1931 short film by Robert F. McGowan

Helping Grandma is a 1931 Our Gang short comedy film directed by Robert F. McGowan. It was the 103rd Our Gang short to be released.

==Plot==

Helping Grandma (1931)

An elderly woman, Mrs. Margaret Mack, owns a small grocery store, and the gang helps her to run it by waiting on customers, delivering groceries and keeping her company. They call her Grandma, although she is not any one kid's grandmother. She loves the gang, and the gang loves her.

A chain store company wants to buy her store for more than market value, while a swindler also wants to buy it for next to nothing. The gang thinks both parties want to practically steal the store from her. The swindler stops in and tries talking Grandma into selling her store immediately for $1,500. She balks at the low price, then goes downtown to run some errands, leaving the gang in charge. Among her instructions is to tell anyone who calls on the telephone to call back later.

Chain store officials stop by, and Jackie, Farina and Chubby try deterring them from buying the store, telling them, among other things, "You couldn't sell many chains in this town anyhow," and, "Even the banks close on Saturday afternoon". The chain store officials are amused by the kids and leave some papers for Mrs.

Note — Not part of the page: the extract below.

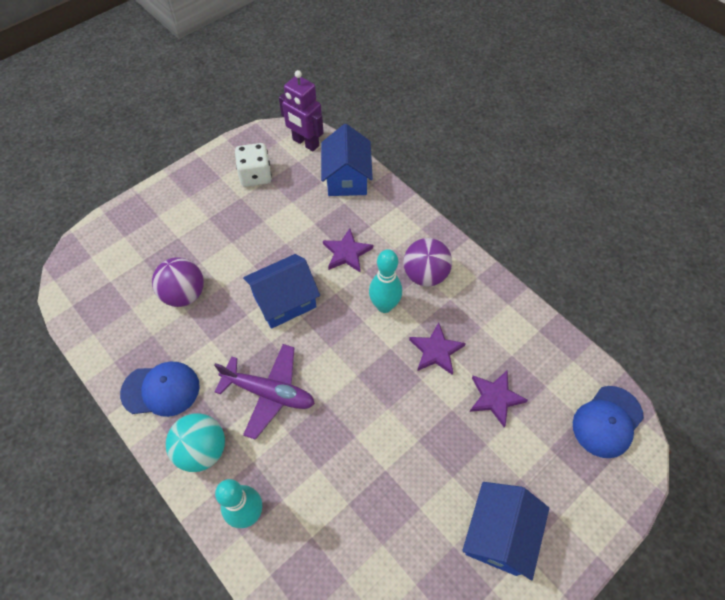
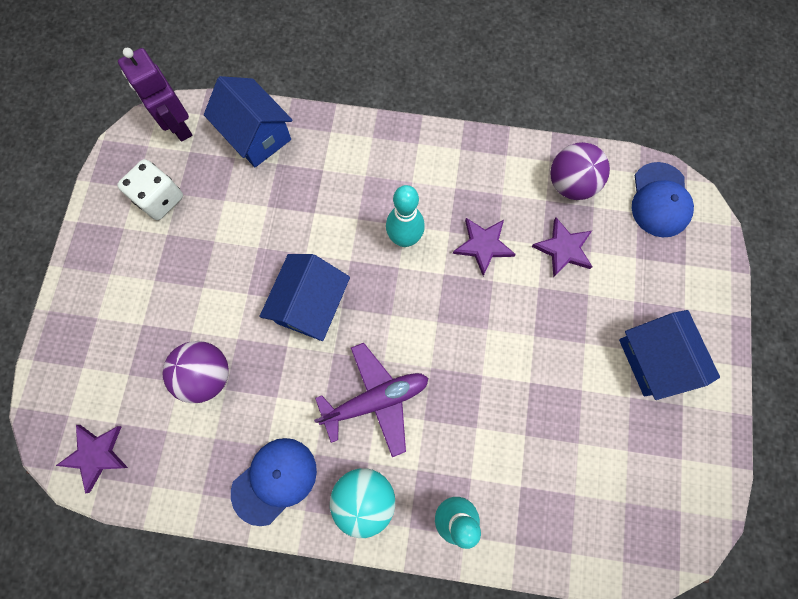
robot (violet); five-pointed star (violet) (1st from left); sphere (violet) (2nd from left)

Mack to study. After they leave, the swindler returns, sees it is a $3,500 contract of sale, and swipes it.

Meanwhile, Stymie is supposed to get ten cents worth of "it", but can't remember what "it" is. He has a note naming it, but neither he nor Wheezer can read the note, so Wheezer asks Stymie if he would remember it if he saw it. Stymie says no, but that he might remember it if he tasted it. So, Wheezer and the other kids have Stymie sample a potato, Peet Bros., soap, shoe polish, gasoline, moth balls, glue, Limburger cheese, and, finally, fish-meal fertilizer, to which Stymie declares, "Yep, that's it".

Dorothy is doling out candy to Wheezer when the phone rings. It is the chain store representatives, who want to increase their offer. Wheezer picks up the receiver, but does not speak to the representatives because he is distracted by Dorothy. Thinking she is not giving him enough candy (and, therefore, not hearing their offer), Wheezer shouts at Dorothy, "T'aint enough!", then into the phone, "Call later!". The chain store reps think that "T'aint enough" was meant for them, so they decide they will call back. This gag takes place repeatedly through the scene, with the chain store guys increasing their price to, finally, a "flat offer of $5,000.00".

Grandma returns with the swindler, who is in a rush to have her sign away her store. After several interruptions by the children, she signs the paper. Assuming she has signed the store away, she informs the kids. The man refers to the kids as hoodlums and tells them they must leave, to which Grandma objects. The chain store officials arrive, and the swindler states that the store now belongs to him. He shows them the paper she signed, but it is blank. The real contract of sale was not signed, so the swindler accuses Grandma of tricking him.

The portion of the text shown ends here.